Des changements durables

Une initiative pour sauver le Mormont ?

Notre système politique a cela d’exceptionnel qu’il permet à la population de se prononcer sur toute une série de questions de société, des plus fondamentales jusqu’à certaines pouvant être jugées triviales, comme les cornes des vaches. Dans le canton de Vaud le droit d’initiative populaire a été utilisé à plusieurs reprises dans le passé pour tenter – avec plus ou moins de succès – de protéger des zones au patrimoine naturel ou paysager méritant selon d’aucuns d’être sauvegardé. Le moment semble venu de porter le débat qui occupe depuis quelques mois l’opinion publique quant à l’avenir du Mormont, colline du Pied-du-Jura aux valeurs naturelle, archéologique et paysagère indéniables, dans l’arène de la démocratie directe.

Souvenez-vous, en 1977 un bâlois au tempérament pour le moins fougueux arrivait à convaincre une majorité des vaudois-es d’inscrire dans leur Constitution cantonale la protection de Lavaux. Le résultat de cette première “initiative Weber” sera ensuite confirmé en 2005 par plus de 81% de votes positifs. En 2014 la population refusera par contre une 3ème initiative, lui préférant le contre-projet du Conseil d’Etat.

En 1988 une alliance de partis et associations de protection de l’environnement déposait avec plus de 21’000 signatures valables une initiative pour “Sauver la Venoge”, jugeant que la rivière chère à Gilles subissait par trop les affres d’activités humaines qui en réduisaient le caractère bucolique. Le 10 juin 1990, ce sont 57% des vaudois-es qui leur donnent raison.

En 2004, l’initiative “Sauver le Pied-du-Jura”, qui visait à empêcher l’implantation de carrières dans certaines communes de l’ancien district de Cossonay, n’arriva quant à elle pas à convaincre la population.

Vous l’aurez compris, la protection de l’environnement et de sites emblématiques s’invite régulièrement dans les votations cantonales, et c’est à mon avis tant mieux !

Quoi de plus sain en effet que de débattre collectivement d’une question, et de permettre à l’ensemble du corps électoral, après avoir entendu les arguments des un-e-s et des autres, de trancher ?

L’avenir de ce qu’il reste de la colline du Mormont, creusée depuis 1953 pour fabriquer du ciment, a fait couler beaucoup d’encre et de salive ces dernières années, et tout particulièrement depuis que la première “Zone à Défendre” (ZAD) de Suisse s’y soit installée l’automne dernier.
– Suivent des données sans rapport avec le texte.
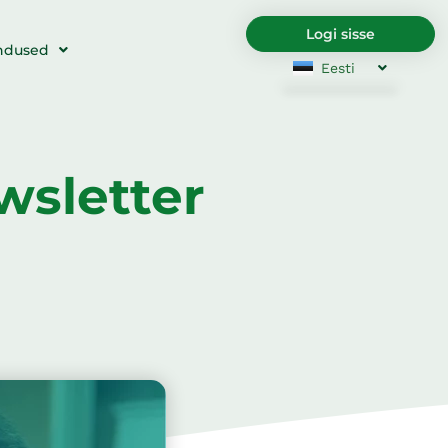
Logi sisse
ndused
Eesti
English
Български
Hrvatski
Čeština
Dansk
Nederlands
wsletter
English
Suomi
Français
Deutsch
Ελληνικά
Magyar
Italiano
Latviešu va
Lietuviškai
Polski
Português
Română
Srpski jezik
Slovenčina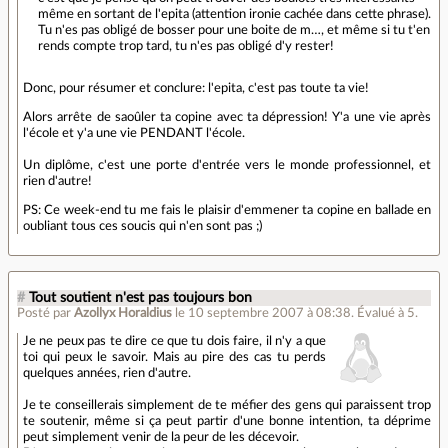
même en sortant de l'epita (attention ironie cachée dans cette phrase).
Tu n'es pas obligé de bosser pour une boite de m…, et même si tu t'en
rends compte trop tard, tu n'es pas obligé d'y rester!
Donc, pour résumer et conclure: l'epita, c'est pas toute ta vie!
Alors arrête de saoûler ta copine avec ta dépression! Y'a une vie après
l'école et y'a une vie PENDANT l'école.
Un diplôme, c'est une porte d'entrée vers le monde professionnel, et
rien d'autre!
PS: Ce week-end tu me fais le plaisir d'emmener ta copine en ballade en
oubliant tous ces soucis qui n'en sont pas ;)
#
Tout soutient n'est pas toujours bon
Posté par
Azollyx Horaldius
le 10 septembre 2007 à 08:38
.
Évalué à
5
.
Je ne peux pas te dire ce que tu dois faire, il n'y a que
toi qui peux le savoir. Mais au pire des cas tu perds
quelques années, rien d'autre.
Je te conseillerais simplement de te méfier des gens qui paraissent trop
te soutenir, même si ça peut partir d'une bonne intention, ta déprime
peut simplement venir de la peur de les décevoir.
Ces jeunes activistes ont réussi à remettre sous les feux de la rampe la question de la protection de ce site, et plus généralement de la dépendance de nos sociétés au ciment, dont nous consommons annuellement des millions de tonnes, générant au passage près de 10% du total de nos émissions de CO2.

Une initiative “Sauver le Mormont”, demandant d’une part l’arrêt de l’exploitation de cette colline en tant que gravière, et d’autre part aux pouvoirs publics de mettre en œuvre des politiques visant à réduire notre consommation de ciment, semble être la suite logique de cet engagement. Elle aurait le mérite de laisser à l’ensemble de la population le soin de trancher sur cette question, donnant une indication claire au politique quant à la voie qu’elle souhaite suivre.

Emplois, modèle de développement économique, alternatives au ciment ou encore cohabitation entre nature et activités humaines. Les questions sous-jacentes sont nombreuses, et promettent des débats aussi passionnants que nécessaires. C’est dans ce but qu’une coalition de partis et associations de protection de l’environnement est en train de se créer, et qu’il se pourrait bien qu’une récolte de signatures soit lancée ces prochains mois.